The proponents of reinstating the older legislation relating to the issue of age discrimination draw their arguments mainly from the theory of ‘justice as fairness’. This theory was put forward by John Rawls in his piece Justice as Fairness: Political not Metaphysical (1985), which addresses the issue of justice. The theory has two key principles: liberty and equality, with equality, subdivided into fair equality of opportunity and the difference principle. These principles are normally used in order to ensure that the ‘disadvantaged’ are catered for and neither hurt nor forgotten. In particular, the principle of fair equality of opportunity greatly relates to this problem of age discrimination. From a social justice perspective, any employment legislation should protect the rights of all individuals without regard to their position in the workplace, or their age, either young or old.

It has been noted that the biggest social cause of the age-related workplace is the ‘baby boom’ generation that is reluctant to go into retirement and stay at home. The ‘baby boomers’ were born in the Post-World War II years from 1946-1964. An AARP report indicated that these ‘baby boomers’ are refusing to retire arguing that they prefer working for longer, given the money and health insurance.

Furthermore, it is evidence that older workers face more difficulties in adjusting themselves from long-term employment to partial retirement. Thus, at times they end up retiring earlier than they had anticipated instead of actually changing jobs or reducing the number of working hours.

Finally, it has been observed that measures that are meant to curb age discrimination greatly contradict expectations placed on the older workforce. For instance, the idea of encouraging retirement in this group is met with the decreasing incentives to retire, reduction in the value of both private and public pensions, etc.. Therefore, the majority of ‘baby boomers’ are not willing to go into full retirement citing such flaws.

Critics of the ADEA argue that it has failed to serve the interests of the older workforce in cases of recession, downsizing, and economic restructuring. It was particularly noted during the 2008 recession. They, therefore, point out that legislations in the ADEA have to be changed in order to return parity. One of the changes they want is based on the ‘reasonable factor other than age’ (RFOA), which allows employers to discriminate provided that profit is identified as the motivating factor.

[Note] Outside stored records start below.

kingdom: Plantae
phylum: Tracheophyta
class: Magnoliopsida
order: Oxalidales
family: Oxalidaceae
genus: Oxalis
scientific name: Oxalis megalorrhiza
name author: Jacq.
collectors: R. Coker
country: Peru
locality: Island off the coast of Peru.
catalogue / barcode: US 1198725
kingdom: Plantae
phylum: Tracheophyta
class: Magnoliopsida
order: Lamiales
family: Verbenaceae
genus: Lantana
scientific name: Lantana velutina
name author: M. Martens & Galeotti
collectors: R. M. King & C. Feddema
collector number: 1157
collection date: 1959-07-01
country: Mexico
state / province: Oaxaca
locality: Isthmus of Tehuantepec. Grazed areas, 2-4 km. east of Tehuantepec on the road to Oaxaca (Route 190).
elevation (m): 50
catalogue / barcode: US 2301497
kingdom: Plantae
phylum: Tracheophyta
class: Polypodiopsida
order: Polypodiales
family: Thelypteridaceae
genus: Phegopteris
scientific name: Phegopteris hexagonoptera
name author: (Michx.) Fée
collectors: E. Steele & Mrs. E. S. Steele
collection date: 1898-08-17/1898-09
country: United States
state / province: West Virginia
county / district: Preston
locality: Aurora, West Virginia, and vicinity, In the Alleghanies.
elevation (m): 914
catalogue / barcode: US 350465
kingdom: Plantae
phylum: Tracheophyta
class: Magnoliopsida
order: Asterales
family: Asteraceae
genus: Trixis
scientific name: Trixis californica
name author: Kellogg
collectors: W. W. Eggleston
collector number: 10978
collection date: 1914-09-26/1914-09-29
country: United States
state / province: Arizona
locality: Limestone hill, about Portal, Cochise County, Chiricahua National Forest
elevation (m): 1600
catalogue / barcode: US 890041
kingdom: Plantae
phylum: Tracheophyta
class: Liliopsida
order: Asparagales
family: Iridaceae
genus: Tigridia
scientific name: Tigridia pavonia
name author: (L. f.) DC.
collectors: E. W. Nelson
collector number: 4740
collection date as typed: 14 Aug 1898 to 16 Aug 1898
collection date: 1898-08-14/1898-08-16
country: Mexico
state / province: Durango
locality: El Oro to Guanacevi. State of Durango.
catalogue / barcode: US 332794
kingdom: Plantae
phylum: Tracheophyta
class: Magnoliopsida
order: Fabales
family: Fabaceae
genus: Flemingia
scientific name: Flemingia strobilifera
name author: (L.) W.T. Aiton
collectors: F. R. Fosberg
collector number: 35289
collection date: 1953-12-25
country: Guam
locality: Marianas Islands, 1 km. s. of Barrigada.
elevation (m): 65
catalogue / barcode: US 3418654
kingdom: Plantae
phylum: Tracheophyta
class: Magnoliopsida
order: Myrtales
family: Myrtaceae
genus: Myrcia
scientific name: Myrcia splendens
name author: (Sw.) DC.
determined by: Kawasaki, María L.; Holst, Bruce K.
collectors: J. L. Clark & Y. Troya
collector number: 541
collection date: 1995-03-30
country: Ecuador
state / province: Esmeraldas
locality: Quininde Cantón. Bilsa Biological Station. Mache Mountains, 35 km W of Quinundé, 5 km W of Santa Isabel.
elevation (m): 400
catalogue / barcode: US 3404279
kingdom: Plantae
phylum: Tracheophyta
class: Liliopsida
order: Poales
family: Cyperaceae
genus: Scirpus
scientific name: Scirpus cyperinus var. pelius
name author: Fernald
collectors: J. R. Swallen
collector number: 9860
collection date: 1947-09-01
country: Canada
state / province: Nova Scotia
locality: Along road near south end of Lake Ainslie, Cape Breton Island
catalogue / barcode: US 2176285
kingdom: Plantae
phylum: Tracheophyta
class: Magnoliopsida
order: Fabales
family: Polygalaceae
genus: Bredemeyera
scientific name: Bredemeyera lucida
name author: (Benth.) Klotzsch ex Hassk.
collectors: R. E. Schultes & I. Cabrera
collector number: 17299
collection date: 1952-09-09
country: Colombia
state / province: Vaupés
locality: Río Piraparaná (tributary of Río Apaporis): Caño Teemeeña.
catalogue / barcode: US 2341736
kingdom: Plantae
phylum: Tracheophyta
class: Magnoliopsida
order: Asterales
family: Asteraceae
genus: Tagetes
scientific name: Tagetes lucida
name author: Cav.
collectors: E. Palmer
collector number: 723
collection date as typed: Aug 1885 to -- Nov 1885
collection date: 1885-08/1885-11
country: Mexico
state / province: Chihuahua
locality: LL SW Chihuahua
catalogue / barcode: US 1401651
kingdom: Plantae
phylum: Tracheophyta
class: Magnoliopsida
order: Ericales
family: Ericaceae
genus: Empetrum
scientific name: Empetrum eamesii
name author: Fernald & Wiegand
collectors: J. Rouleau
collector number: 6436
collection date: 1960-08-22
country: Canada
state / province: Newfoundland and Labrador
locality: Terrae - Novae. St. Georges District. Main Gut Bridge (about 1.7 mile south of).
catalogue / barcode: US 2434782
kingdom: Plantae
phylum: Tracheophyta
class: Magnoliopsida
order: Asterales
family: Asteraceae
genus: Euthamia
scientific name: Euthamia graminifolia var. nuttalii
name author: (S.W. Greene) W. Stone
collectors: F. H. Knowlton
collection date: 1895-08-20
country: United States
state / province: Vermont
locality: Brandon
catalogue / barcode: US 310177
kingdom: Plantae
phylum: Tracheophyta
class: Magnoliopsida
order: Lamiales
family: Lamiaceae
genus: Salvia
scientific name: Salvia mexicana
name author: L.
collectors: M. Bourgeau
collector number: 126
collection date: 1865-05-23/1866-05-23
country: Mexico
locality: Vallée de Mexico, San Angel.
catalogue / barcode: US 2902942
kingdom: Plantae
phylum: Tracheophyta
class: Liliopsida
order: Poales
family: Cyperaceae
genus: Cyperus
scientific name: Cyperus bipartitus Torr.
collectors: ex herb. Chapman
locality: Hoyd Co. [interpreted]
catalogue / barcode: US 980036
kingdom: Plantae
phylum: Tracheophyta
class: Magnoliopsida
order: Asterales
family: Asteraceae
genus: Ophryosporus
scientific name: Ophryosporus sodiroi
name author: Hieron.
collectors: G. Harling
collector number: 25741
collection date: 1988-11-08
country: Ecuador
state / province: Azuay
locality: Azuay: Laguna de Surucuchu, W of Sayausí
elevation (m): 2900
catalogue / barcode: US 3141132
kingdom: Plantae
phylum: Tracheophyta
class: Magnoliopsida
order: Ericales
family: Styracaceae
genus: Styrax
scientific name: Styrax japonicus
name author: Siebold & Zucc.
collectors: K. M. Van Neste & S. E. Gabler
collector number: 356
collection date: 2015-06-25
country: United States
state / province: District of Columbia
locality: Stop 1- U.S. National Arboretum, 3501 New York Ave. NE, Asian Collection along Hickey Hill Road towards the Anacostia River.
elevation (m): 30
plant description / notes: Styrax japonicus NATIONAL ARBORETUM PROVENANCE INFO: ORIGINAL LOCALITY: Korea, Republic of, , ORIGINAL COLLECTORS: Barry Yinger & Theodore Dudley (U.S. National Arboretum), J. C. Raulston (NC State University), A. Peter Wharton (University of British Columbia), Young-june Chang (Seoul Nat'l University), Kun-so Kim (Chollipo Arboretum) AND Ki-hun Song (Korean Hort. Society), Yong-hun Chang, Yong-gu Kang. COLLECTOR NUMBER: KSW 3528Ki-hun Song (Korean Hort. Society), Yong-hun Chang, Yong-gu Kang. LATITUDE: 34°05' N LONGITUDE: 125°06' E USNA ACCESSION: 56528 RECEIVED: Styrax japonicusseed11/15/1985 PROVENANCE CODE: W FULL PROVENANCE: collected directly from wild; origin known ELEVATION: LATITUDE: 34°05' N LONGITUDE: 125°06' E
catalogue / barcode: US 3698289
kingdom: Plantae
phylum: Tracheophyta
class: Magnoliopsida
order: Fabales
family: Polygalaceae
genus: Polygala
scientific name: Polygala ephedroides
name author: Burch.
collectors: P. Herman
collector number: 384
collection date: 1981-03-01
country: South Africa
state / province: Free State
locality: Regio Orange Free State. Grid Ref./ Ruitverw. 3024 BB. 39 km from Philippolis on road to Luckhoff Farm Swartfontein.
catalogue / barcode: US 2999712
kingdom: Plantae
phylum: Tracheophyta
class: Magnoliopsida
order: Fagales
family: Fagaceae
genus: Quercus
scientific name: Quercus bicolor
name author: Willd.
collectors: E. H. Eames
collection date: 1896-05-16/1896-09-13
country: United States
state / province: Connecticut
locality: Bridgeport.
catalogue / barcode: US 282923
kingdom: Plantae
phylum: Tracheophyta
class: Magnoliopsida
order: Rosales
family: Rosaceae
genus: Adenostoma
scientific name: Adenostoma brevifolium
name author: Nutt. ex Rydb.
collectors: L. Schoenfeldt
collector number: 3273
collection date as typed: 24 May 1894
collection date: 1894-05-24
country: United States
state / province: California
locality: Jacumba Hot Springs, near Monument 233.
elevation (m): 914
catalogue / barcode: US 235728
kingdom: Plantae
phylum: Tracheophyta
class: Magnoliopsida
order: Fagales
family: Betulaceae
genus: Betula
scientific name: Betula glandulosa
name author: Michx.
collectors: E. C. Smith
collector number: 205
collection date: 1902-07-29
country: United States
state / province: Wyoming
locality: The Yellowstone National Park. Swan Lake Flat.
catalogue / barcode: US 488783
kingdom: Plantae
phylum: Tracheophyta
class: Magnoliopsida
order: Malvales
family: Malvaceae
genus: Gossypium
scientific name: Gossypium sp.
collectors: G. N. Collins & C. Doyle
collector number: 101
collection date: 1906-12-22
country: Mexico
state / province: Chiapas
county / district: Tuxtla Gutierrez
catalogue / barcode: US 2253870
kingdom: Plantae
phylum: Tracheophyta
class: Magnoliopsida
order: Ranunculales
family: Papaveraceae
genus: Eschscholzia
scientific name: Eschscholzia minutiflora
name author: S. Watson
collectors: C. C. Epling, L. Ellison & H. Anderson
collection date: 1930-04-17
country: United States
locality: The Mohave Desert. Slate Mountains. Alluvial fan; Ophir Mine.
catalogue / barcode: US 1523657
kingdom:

Additionally, these critics argue that in its current state, the process of filing a case under the ADEA is a time-consuming and tedious process that tends to favor the defendant, i.e. employers. Thus, the time restrictions should be eliminated or adjusted to reflect the time when discrimination is discovered as opposed to when it took place.

Conclusion

The ADEA has had its fair share of opponents. Such opposition groups argue that the ADEA is also discriminatory since it does not protect workers under the age of 40. Thus, it is not illegal for an employer to favor persons over 40 years of age over younger ones. They further argue that the issue of age discrimination is overhyped and thus the ADEA is benefitting some workers at the expense of others. In addition, they cite the current demographic trends by suggesting that in the coming decades the ADEA will be more of a hindrance rather than protection due to aging populations.

The other outward problem in implementing the ADEA and other age-related policies is that, unlike race and gender, which is unchangeable, the age does change. An individual who is young today will be older tomorrow. Thus, whilst the policy might favor and protect an individual in a given job, it might not favor the same individual in another job. For example, a 55-year-old model cannot be favored in the role of advertising teenage clothing. Such a case is less likely to be said about race and gender issues.